Für junge Menschen ist es einfach, an rechtsradikale Musik zu kommen. Im Internet kann sie kostenlos heruntergeladen werden. Eigene "Schul-CDs" offenbaren nicht sofort, wer hinter der Musik steckt, Kuban nennt etwa das Stück "Fucking USA" zum Irak von einer Nazi-Band. "Schüler könnten denken, dass Nazis gar nicht so böse sind, wie die Lehrer immer sagen. Der nächste Schritt könnte ein Besuch einer NPD-Veranstaltung sein. Und dann ist es für die nächsten Schritte nicht mehr weit - schnell ist man in der Szene drinnen", sagt Kuban. Er spricht sich dafür aus, die Nationaldemokratische Partei Deutschlands (NPD) zu verbieten. Die NPD ist zurzeit in Mecklenburg-Vorpommern und in Sachsen im Landtag vertreten.

Für Kuban steht fest: Die Partei hat eine wichtige Funktion für die Nazibewegung, die Szene bräuchte nach einem Verbot Zeit, um sich zu reorganisieren. "Die NPD würde durch ein Verbotsverfahren, das mehrere Jahre dauert, eine ungeheure Propagandamöglichkeit bekommen", sagte dagegen kürzlich der Grüne Parlamentarier Christian Ströbele, der auch im NSU-Untersuchungsausschuss aktiv ist, zur "Wiener Zeitung". Die NPD sei noch nie so stark gewesen wie während des dann gescheiterten Verfahrens nach 2001. Und Szene wie Sympathisanten sind ja nach einem Verbot nicht weg. Wenn statt der NPD eine "Kameradschaft XY" eine Demonstration organisiere, müsse man erst herausfinden, wer und was dahinterstecke, um beispielsweise eine Gegendemonstration zu organisieren.

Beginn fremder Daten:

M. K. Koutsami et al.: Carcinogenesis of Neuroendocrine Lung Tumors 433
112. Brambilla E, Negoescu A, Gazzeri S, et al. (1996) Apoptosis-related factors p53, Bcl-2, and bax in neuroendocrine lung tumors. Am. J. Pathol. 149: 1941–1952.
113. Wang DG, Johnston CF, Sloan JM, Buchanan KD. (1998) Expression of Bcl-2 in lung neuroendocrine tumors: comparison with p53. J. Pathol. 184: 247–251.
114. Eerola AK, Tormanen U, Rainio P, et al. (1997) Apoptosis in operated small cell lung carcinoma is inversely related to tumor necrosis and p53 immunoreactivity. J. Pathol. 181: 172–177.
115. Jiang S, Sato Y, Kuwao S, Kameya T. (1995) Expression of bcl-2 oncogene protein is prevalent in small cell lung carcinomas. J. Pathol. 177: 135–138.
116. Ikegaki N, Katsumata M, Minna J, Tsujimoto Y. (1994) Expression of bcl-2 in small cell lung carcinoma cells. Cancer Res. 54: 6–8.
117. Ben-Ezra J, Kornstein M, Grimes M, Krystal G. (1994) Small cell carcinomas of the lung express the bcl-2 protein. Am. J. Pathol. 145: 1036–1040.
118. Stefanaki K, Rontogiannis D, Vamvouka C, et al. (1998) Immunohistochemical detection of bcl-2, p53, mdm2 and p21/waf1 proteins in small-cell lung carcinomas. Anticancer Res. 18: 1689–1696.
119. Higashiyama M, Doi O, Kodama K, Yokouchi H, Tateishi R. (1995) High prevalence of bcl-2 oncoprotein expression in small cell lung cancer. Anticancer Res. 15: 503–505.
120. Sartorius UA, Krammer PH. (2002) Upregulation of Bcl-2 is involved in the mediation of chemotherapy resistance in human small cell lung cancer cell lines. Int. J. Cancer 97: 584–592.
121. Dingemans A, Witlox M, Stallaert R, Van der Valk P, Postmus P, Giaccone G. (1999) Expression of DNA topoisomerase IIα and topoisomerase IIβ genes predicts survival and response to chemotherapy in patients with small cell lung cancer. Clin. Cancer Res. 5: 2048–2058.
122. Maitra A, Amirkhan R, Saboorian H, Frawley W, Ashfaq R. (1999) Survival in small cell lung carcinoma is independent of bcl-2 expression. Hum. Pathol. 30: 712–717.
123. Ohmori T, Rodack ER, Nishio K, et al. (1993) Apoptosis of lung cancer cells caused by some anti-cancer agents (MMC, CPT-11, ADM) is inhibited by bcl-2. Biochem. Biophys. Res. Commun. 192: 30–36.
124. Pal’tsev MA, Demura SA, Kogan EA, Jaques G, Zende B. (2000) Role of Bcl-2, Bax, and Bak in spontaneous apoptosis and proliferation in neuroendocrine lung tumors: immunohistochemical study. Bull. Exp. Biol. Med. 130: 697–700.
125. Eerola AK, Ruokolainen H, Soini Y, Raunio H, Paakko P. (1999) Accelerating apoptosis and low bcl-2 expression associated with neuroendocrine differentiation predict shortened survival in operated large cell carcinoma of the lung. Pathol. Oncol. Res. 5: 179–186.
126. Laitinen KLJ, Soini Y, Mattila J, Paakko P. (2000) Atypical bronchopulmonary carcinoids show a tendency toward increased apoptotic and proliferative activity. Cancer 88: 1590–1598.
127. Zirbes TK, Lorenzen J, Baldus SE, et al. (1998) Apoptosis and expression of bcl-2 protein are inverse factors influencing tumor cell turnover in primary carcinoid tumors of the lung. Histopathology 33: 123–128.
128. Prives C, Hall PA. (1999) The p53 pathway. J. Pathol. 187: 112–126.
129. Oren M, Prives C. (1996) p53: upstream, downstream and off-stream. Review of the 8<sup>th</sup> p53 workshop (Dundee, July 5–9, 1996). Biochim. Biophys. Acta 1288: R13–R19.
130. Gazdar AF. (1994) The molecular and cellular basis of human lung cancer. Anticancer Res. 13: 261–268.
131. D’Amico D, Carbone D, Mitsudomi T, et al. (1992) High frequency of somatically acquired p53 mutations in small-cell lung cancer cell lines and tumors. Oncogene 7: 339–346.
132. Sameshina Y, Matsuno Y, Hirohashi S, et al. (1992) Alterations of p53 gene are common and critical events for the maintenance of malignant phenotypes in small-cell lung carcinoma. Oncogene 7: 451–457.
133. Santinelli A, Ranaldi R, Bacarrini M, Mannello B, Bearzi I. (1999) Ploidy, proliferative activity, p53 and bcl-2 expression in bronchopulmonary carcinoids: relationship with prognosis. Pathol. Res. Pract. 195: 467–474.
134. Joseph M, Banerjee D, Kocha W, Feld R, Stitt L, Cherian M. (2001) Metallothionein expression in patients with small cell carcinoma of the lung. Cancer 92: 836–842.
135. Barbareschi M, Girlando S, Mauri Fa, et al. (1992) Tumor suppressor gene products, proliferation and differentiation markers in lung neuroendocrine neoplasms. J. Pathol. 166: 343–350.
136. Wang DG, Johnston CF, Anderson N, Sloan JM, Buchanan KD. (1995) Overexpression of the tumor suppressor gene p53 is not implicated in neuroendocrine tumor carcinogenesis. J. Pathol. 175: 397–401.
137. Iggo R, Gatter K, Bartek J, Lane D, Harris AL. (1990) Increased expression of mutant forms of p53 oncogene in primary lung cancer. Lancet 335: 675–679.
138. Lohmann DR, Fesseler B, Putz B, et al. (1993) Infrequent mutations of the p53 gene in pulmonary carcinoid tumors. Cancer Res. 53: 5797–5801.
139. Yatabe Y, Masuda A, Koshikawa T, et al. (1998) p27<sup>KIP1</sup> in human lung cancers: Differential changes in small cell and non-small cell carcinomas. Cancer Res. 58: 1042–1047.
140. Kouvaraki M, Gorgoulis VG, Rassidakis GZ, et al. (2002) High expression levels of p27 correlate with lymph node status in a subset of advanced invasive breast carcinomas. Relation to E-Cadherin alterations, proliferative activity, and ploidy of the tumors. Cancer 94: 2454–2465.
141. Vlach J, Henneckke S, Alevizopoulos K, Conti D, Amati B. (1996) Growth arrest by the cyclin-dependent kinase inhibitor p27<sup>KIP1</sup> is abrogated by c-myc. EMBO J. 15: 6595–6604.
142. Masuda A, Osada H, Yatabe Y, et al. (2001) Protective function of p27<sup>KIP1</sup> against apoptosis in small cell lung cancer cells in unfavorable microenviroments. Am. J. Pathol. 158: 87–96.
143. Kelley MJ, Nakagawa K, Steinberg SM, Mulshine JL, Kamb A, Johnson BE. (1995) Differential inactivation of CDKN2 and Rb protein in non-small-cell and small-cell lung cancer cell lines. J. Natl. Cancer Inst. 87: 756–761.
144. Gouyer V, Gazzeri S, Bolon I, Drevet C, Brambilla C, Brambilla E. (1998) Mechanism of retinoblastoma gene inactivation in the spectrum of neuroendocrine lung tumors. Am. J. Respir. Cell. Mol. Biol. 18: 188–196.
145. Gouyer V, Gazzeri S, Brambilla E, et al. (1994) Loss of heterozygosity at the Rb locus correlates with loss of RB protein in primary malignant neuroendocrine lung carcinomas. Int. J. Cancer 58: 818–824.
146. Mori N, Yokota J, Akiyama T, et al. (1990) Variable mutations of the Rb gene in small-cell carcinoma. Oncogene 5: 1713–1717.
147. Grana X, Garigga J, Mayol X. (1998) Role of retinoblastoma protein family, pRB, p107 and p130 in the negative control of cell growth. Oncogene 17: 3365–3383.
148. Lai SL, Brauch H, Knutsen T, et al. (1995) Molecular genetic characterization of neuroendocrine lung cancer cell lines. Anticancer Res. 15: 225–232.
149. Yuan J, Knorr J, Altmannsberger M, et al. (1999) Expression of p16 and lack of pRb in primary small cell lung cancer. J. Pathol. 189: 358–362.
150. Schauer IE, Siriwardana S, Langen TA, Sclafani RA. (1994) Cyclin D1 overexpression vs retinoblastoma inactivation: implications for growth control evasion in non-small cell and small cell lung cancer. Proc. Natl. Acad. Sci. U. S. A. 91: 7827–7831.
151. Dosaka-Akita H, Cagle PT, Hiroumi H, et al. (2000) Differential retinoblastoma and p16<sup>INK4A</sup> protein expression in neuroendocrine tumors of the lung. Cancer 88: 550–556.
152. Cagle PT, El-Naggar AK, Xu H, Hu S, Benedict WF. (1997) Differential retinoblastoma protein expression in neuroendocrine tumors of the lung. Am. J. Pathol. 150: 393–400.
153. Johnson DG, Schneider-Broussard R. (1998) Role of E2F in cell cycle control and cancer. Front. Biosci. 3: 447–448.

Rechtsradikale sind in Europa gut vernetzt

Es brauche freilich viele Fäden, die bei der Bekämpfung der rechtsradikalen Szene zusammenlaufen, sagt Kuban. Er zählt dazu wachsame Behörden ebenso wie starkes Bürgerengagement, mediales Interesse und Aufklärung an den Schulen. Die Szene sei in den vergangenen Jahren jedenfalls nicht kleiner geworden, im Gegenteil. Man sei in Europa gut vernetzt, es gebe zwar nicht mehr so viele Konzerte in Belgien, der Schweiz und in Österreich, dafür nun "richtig viele" in Ungarn und Italien. Die Neonazi-Szene beschreibe sich heute als "White-Power-Bewegung", in der die Hautfarbe zähle und die sich unter dem Motto "Jedem Volk sein Land" sammle. "Die Gewaltbereitschaft ist allgegenwärtig", sagt Kuban, der Morddrohungen erhält. Eine davon lautete: "Wenn wir ihn erwischen, wird er froh sein, wenn es schnell geht."